Extracted records:
:::
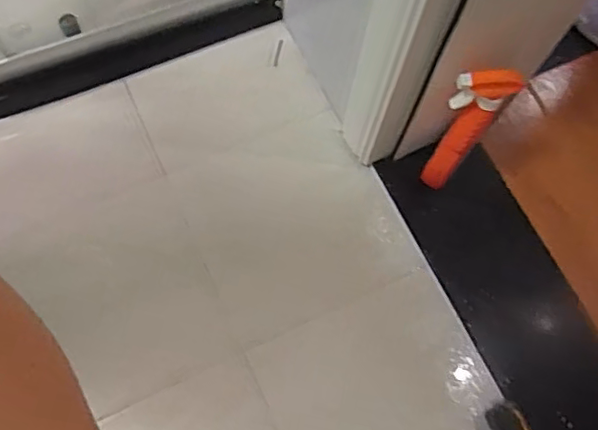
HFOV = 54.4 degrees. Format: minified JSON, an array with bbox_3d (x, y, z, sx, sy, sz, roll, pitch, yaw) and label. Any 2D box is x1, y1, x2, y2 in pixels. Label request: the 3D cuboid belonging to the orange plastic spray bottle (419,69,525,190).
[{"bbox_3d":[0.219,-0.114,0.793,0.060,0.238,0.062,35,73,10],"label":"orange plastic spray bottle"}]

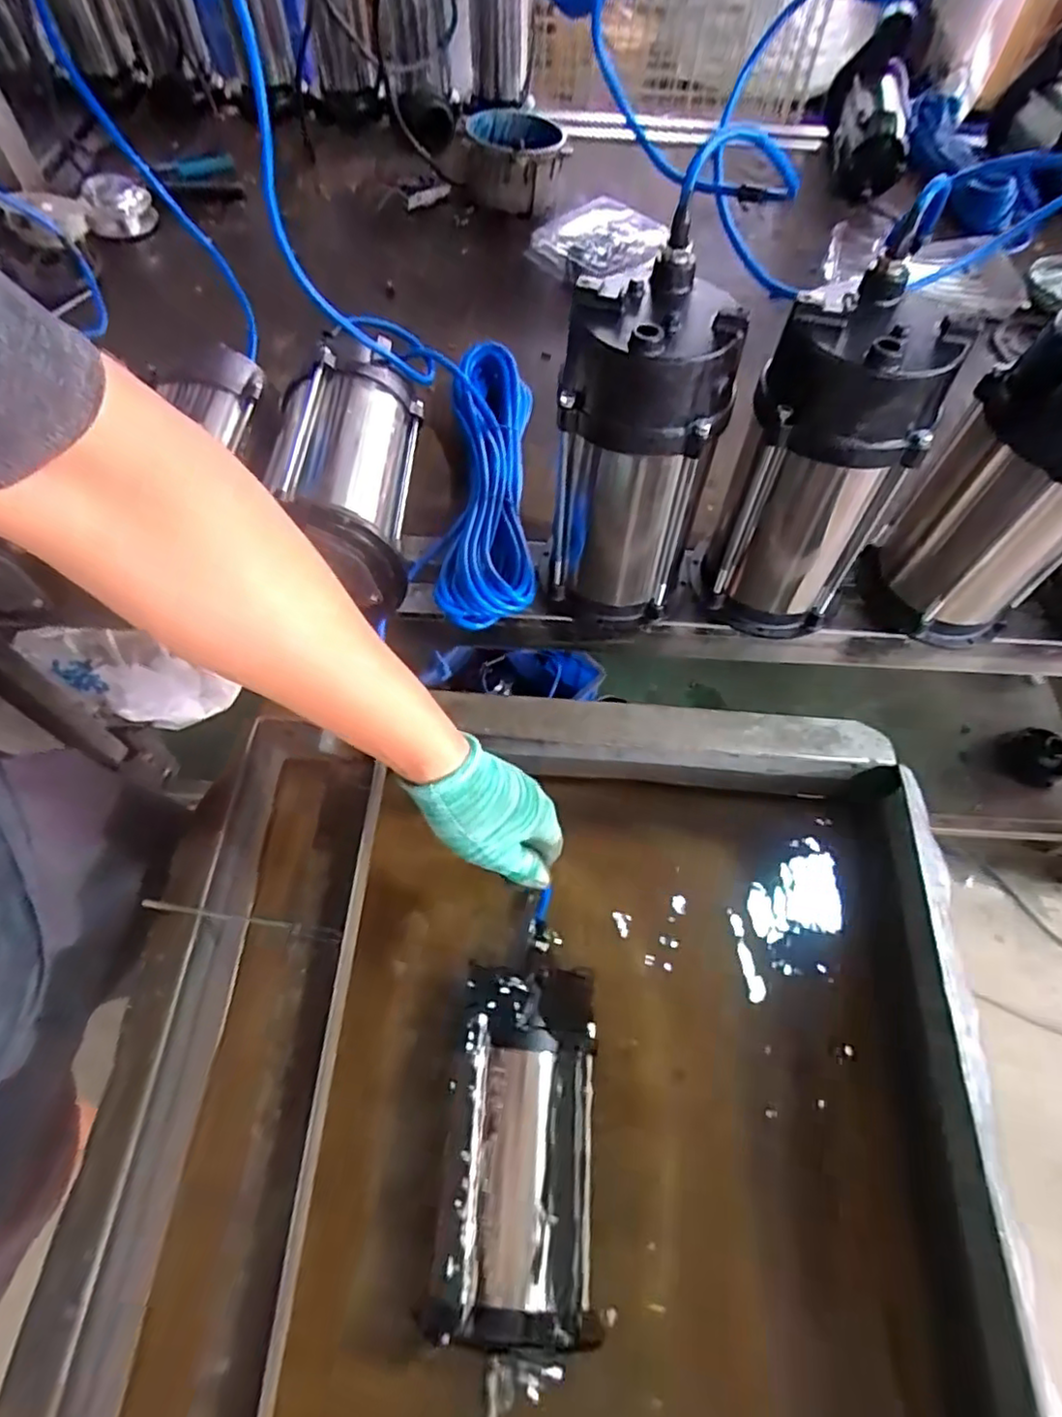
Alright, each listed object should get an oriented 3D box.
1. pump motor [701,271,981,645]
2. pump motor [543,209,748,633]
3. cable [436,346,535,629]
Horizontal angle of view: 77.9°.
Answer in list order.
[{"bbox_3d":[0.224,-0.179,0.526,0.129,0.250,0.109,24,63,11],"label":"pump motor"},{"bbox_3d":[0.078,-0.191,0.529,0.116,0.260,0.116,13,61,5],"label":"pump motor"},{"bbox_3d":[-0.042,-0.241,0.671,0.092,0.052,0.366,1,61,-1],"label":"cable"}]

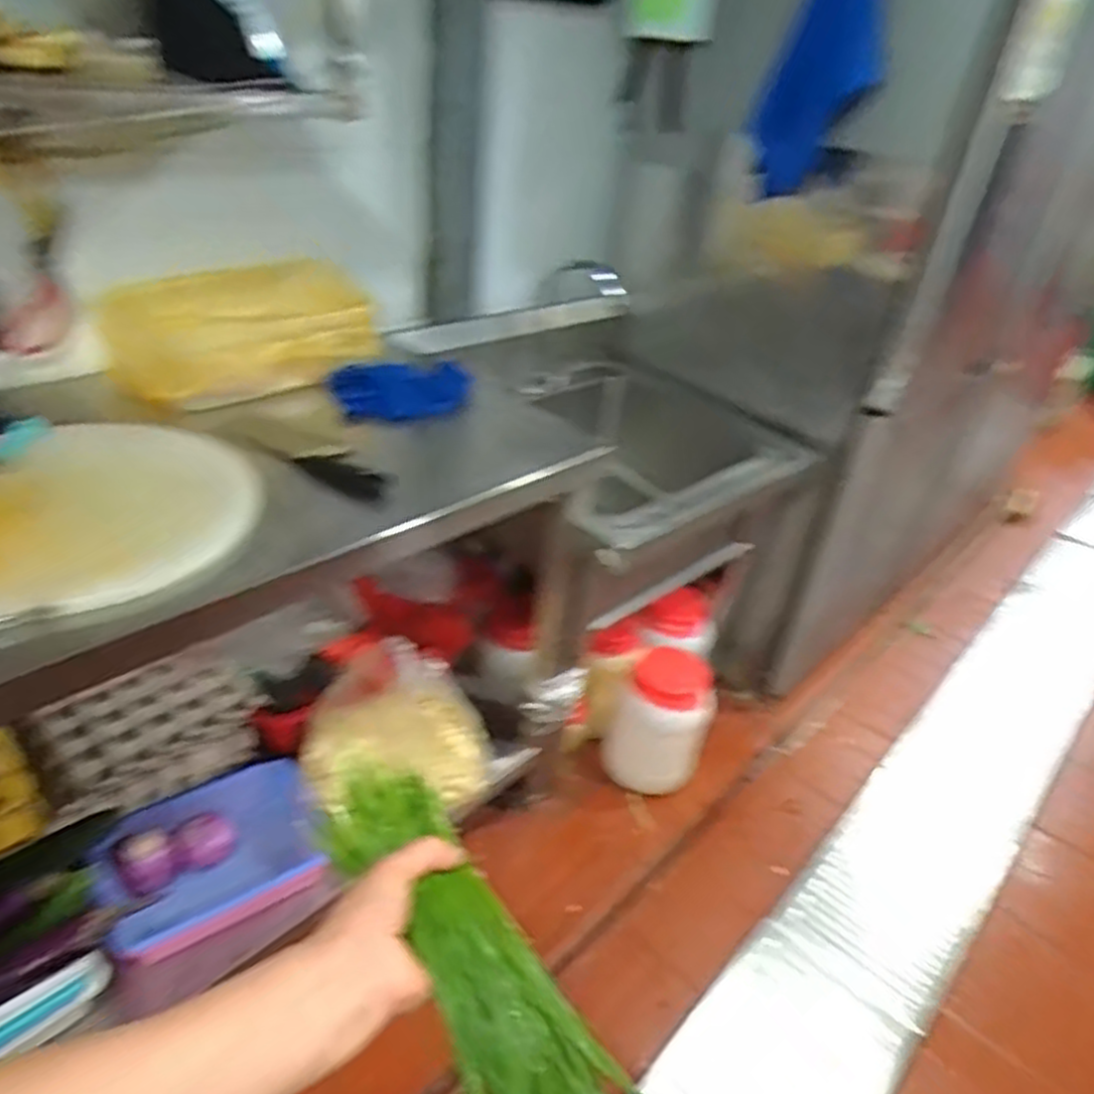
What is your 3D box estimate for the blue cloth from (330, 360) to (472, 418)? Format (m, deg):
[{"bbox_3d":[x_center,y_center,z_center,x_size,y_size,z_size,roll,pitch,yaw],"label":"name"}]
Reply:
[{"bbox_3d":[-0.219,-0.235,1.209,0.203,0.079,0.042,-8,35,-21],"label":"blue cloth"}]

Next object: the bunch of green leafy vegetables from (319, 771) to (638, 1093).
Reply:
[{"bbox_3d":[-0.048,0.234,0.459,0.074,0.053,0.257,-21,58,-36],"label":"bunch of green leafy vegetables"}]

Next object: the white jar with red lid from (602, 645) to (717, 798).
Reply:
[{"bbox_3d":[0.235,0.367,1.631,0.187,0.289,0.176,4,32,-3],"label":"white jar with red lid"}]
:::
Set each line of the records down exactly, leaving every picture out.

HFOV = 54.4 degrees. Format: minified JSON, an array with bbox_3d (x, y, z, sx, sy, sz, roll, pitch, yaw) and label. Any 2D box is x1, y1, x2, y2 in pixels. Label request: the 3D cuboid belonging to the orange plastic spray bottle (419,69,525,190).
[{"bbox_3d":[0.219,-0.114,0.793,0.060,0.238,0.062,35,73,10],"label":"orange plastic spray bottle"}]

Alright, each listed object should get an oriented 3D box.
1. pump motor [701,271,981,645]
2. pump motor [543,209,748,633]
3. cable [436,346,535,629]
Horizontal angle of view: 77.9°.
Answer in list order.
[{"bbox_3d":[0.224,-0.179,0.526,0.129,0.250,0.109,24,63,11],"label":"pump motor"},{"bbox_3d":[0.078,-0.191,0.529,0.116,0.260,0.116,13,61,5],"label":"pump motor"},{"bbox_3d":[-0.042,-0.241,0.671,0.092,0.052,0.366,1,61,-1],"label":"cable"}]

What is your 3D box estimate for the blue cloth from (330, 360) to (472, 418)? Format (m, deg):
[{"bbox_3d":[x_center,y_center,z_center,x_size,y_size,z_size,roll,pitch,yaw],"label":"name"}]
Reply:
[{"bbox_3d":[-0.219,-0.235,1.209,0.203,0.079,0.042,-8,35,-21],"label":"blue cloth"}]

Next object: the bunch of green leafy vegetables from (319, 771) to (638, 1093).
Reply:
[{"bbox_3d":[-0.048,0.234,0.459,0.074,0.053,0.257,-21,58,-36],"label":"bunch of green leafy vegetables"}]

Next object: the white jar with red lid from (602, 645) to (717, 798).
Reply:
[{"bbox_3d":[0.235,0.367,1.631,0.187,0.289,0.176,4,32,-3],"label":"white jar with red lid"}]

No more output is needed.